Elvis Presley singles chronology
| "He Touched Me" / "Bosom of Abraham" (1972) | "An American Trilogy" / "The First Time Ever I Saw Your Face" (1972) | "Burning Love" / "It's a Matter of Time" (1972) |

= An American Trilogy =

"An American Trilogy" is a 1972 song medley arranged by country composer Mickey Newbury and popularized by Elvis Presley, who included it as a showstopper in his concerts. The medley uses three 19th-century songs:
- "Dixie" – a popular folk song about the southern United States;
- "The Battle Hymn of the Republic" – a marching hymn of the Union Army during the American Civil War; and
- "All My Trials" – a Bahamian lullaby related to African American spirituals and widely used by folk music revivalists.

==First performances==
Newbury first recorded "An American Trilogy" for his 1971 album Frisco Mabel Joy, and the medley featured prominently on his first concert album, Live at Montezuma Hall, released in 1973. The studio recording reached No. 26 on the charts in 1972, and No. 9 on Billboard's Easy Listening chart. Newbury's version was used during the nightly sign-off sequences for American television stations KTBS-TV (Shreveport), KLFY-TV (Lafayette), and WRBT (Baton Rouge) beginning in the middle- to late-1970s.

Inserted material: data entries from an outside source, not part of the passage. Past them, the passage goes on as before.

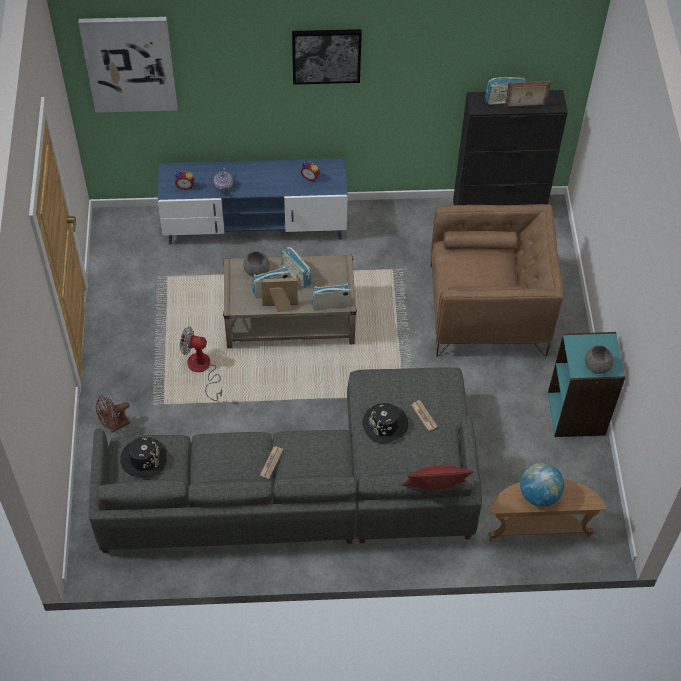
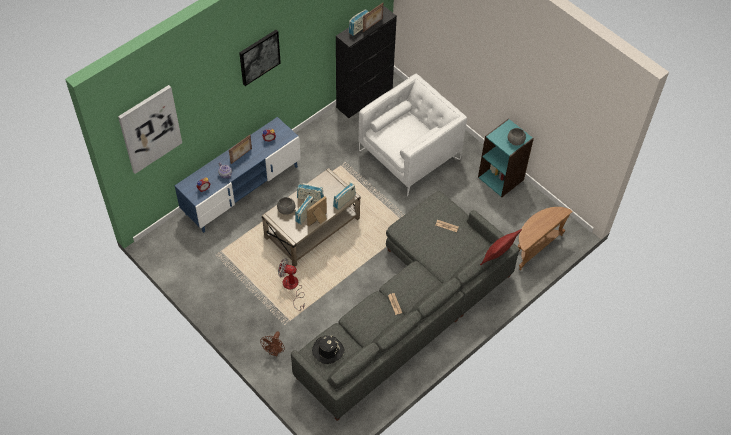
camera: 40 degrees left, 0 degrees up
(202, 370) = (292, 288): fan -> fan turned 45 degrees clockwise
(260, 177) = (241, 156): none -> picture frame
(385, 425) = (432, 244): black hat -> none
(487, 310) = (409, 155): brown armchair -> white armchair
(539, 494) = (537, 226): globe -> none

Presley began singing "An American Trilogy" in concert in January 1972; a live recording made the following month was released as a single by RCA Records. Presley modifies Newbury's sequence by reprising after "All My Trials" both "Dixie" in a solo flute passage, credited by Elvis discographies to James Mulidore, and with a bigger ending on "Battle Hymn". He performs the medley in the 1972 concert film Elvis on Tour. Presley's version did not equal the US chart success of Newbury's single, reaching No. 66 late in 1972 and peaking at No. 31 on the Easy Listening chart. However, it was included in both versions of the widely-seen 1973 satellite telecast Aloha from Hawaii. Presley's recording was more successful in the UK, where it reached No. 8.

==Other versions==

The medley was covered by heavy metal band Manowar, appearing as the sixth track on the album Warriors of the World in 2002. It was also featured on country singer Billy "Crash" Craddock's live album Live -N- Kickin' in 2009. Alwyn Humphreys' arrangement for male choir is popular and features on albums by the Cardiff Arms Park Male Choir and Morriston Orpheus Choir. "An American Trilogy" is referenced and partially sung in the Manic Street Preachers' "Elvis Impersonator: Blackpool Pier" on the Everything Must Go album. Presley's version from Aloha From Hawaii was also arranged for the Royal Philharmonic Orchestra for the 2015 compilation album If I Can Dream. In all, over 465 versions have been recorded by various artists.

==Charts==
Mickey Newbury

| Chart (1971–72, 1975) | Peak position |
|---|---|
| Australia (Kent Music Report) | 30 |
| Canadian RPM Top Singles | 76 |
| French Singles Chart | 53 |
| UK Singles Chart | 42 |
| US Billboard Hot Country Singles | 93 |
| US Billboard Hot 100 | 26 |
| US Billboard Easy Listening | 9 |

Elvis Presley

| Chart (1972) | Peak position |
|---|---|
| Sweden | 11 |
| UK Singles Chart | 8 |
| US Billboard Hot 100 | 66 |
| US Billboard Easy Listening | 31 |
| US Cash Box Top 100 | 73 |

==Certifications==

| Region | Certification | Certified units/sales |
| United Kingdom (BPI) Elvis Presley version | Gold | 400,000^{‡} |
^{‡} Sales+streaming figures based on certification alone.